States that have a budget surplus, in some cases in the billions of dollars, say they are likely to move ahead with repairing bridges and roads even without federal action.
 
“We’re going to have hundreds of millions of dollars to spend on roads, bridges, dams and other public service projects,” said Brian Egolf (D), the Speaker of the New Mexico state House. “We can pay with a checkbook and not just a credit card.”
 
But legislators in both red and blue states are keeping a watchful eye on the national economy, as some fear a looming recession. The prospect of an economic downturn has tempered some impulses to spend on new programs in favor of more cautious savings plans.
 
“All you’ve got to do is read the newspapers and see the number of stories about how long it’s been since we’ve seen a recession,” Berger said. “The predictions are such that everybody can predict that we’re going to have a recession, but nobody’s very good at predicting when we’ll have a recession.”
 
Most state budgets are in the black, and states have set aside more than $54 billion in rainy day funds, according to data from the Pew Charitable Trusts. But spending — especially on health care and education — is still rising faster than revenues, according to the National Association of State Budget Officers.
 
“The No. 1 issue is always taxes, revenues and expenditures. The one thing every legislature has to do every year is pass a budget,” said Bill Pound, the executive director of the National Conference of State Legislatures. “Expenditures are up about 2.9 percent, and revenues are up about 2.6. Coming out of the recession, that has been a general pattern that revenue has lagged expenditure.”
 
States are much more susceptible to the risk of an economic downturn than the federal government because all but one — Vermont — have balanced budget requirements, prohibiting the kind of deficit spending Washington can turn to in tough economic times.
 
“In Utah, we have unprecedented surpluses right now,” said Curt Bramble, a Republican state senator in Utah. “We’re not looking at increasing a lot of ongoing spending. We’re looking at squirreling it away in a lot of rainy day funds. We’ll pay cash for buildings, cash for whatever, because we’re looking at when the next downturn occurs.”
 
Most state budgets are largely taken up by spending on health care, education and corrections. For years, health-care spending has risen the fastest of those three.
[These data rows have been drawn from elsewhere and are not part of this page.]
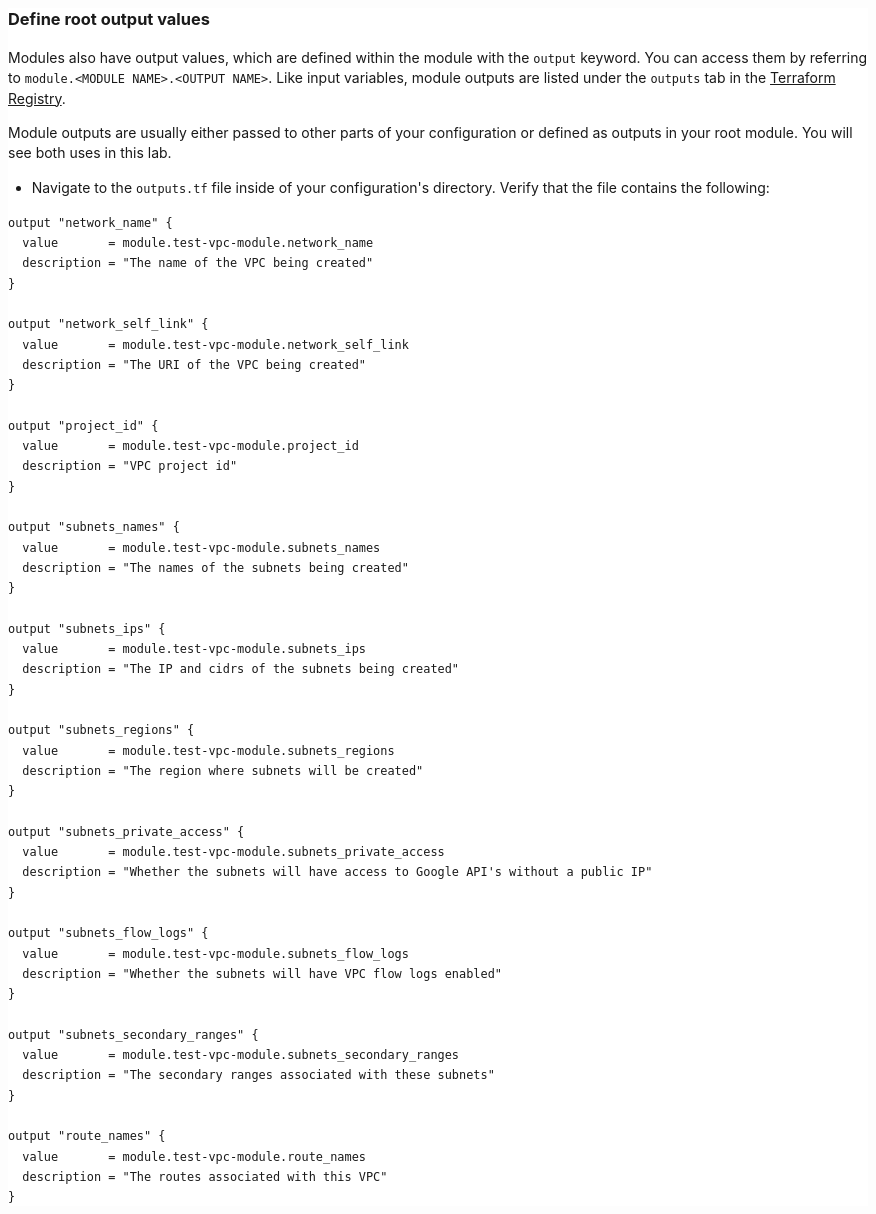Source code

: 

### Define root output values

Modules also have output values, which are defined within the module with the `output` keyword. You can access them by referring to `module.<MODULE NAME>.<OUTPUT NAME>`. Like input variables, module outputs are listed under the `outputs` tab in the [Terraform Registry](https://registry.terraform.io/modules/terraform-google-modules/network/google/3.3.0?tab=inputs).

Module outputs are usually either passed to other parts of your configuration or defined as outputs in your root module. You will see both uses in this lab.

- Navigate to the `outputs.tf` file inside of your configuration's directory. Verify that the file contains the following:

```
output "network_name" {
  value       = module.test-vpc-module.network_name
  description = "The name of the VPC being created"
}

output "network_self_link" {
  value       = module.test-vpc-module.network_self_link
  description = "The URI of the VPC being created"
}

output "project_id" {
  value       = module.test-vpc-module.project_id
  description = "VPC project id"
}

output "subnets_names" {
  value       = module.test-vpc-module.subnets_names
  description = "The names of the subnets being created"
}

output "subnets_ips" {
  value       = module.test-vpc-module.subnets_ips
  description = "The IP and cidrs of the subnets being created"
}

output "subnets_regions" {
  value       = module.test-vpc-module.subnets_regions
  description = "The region where subnets will be created"
}

output "subnets_private_access" {
  value       = module.test-vpc-module.subnets_private_access
  description = "Whether the subnets will have access to Google API's without a public IP"
}

output "subnets_flow_logs" {
  value       = module.test-vpc-module.subnets_flow_logs
  description = "Whether the subnets will have VPC flow logs enabled"
}

output "subnets_secondary_ranges" {
  value       = module.test-vpc-module.subnets_secondary_ranges
  description = "The secondary ranges associated with these subnets"
}

output "route_names" {
  value       = module.test-vpc-module.route_names
  description = "The routes associated with this VPC"
}
```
But after steep cuts to education budgets in the wake of the recession, and after loud protests by teachers in states like Arizona, Kentucky, West Virginia and Oklahoma last year, education spending is starting to rise faster than health-care spending.
 
Pound said he expects more pressure on legislators to hike teacher pay in the new year.
 
“We’ll see the red shirts, which was a symbol in several states, at the state capitol on this issue,” he said.
 
Louisiana Gov. John Bel Edwards (D) said his top priority this year is raising teacher pay. Virginia Gov. Ralph Northam (D) has proposed hiking salaries, and legislators in states like Mississippi and Indiana are considering their own hikes. Oklahoma teachers have asked legislators to give them another raise after state officials projected a $612 million surplus in the next fiscal year.
 
States are taking new steps to close the gap between rising expenses and lagging revenues. After the Supreme Court ruled in favor of a South Dakota law that will require online retailers to collect sales taxes, 18 other states passed similar requirements, and most of those that have not are likely to address the issue in upcoming legislative sessions.
 
Democratic-led states like Illinois, New York and New Jersey are likely to pursue legalizing marijuana for recreational purposes, a reflection of both the dramatically changing political calculus of legal pot and the hundreds of millions in revenue recreational use has brought in for states like Colorado, Washington and Nevada.
 
And states are increasingly exploring legalized sports betting, after another Supreme Court ruling in favor of a New Jersey law to open bookmaking. Sports betting is legal in eight states, and legislation has been introduced in at least another 17 states.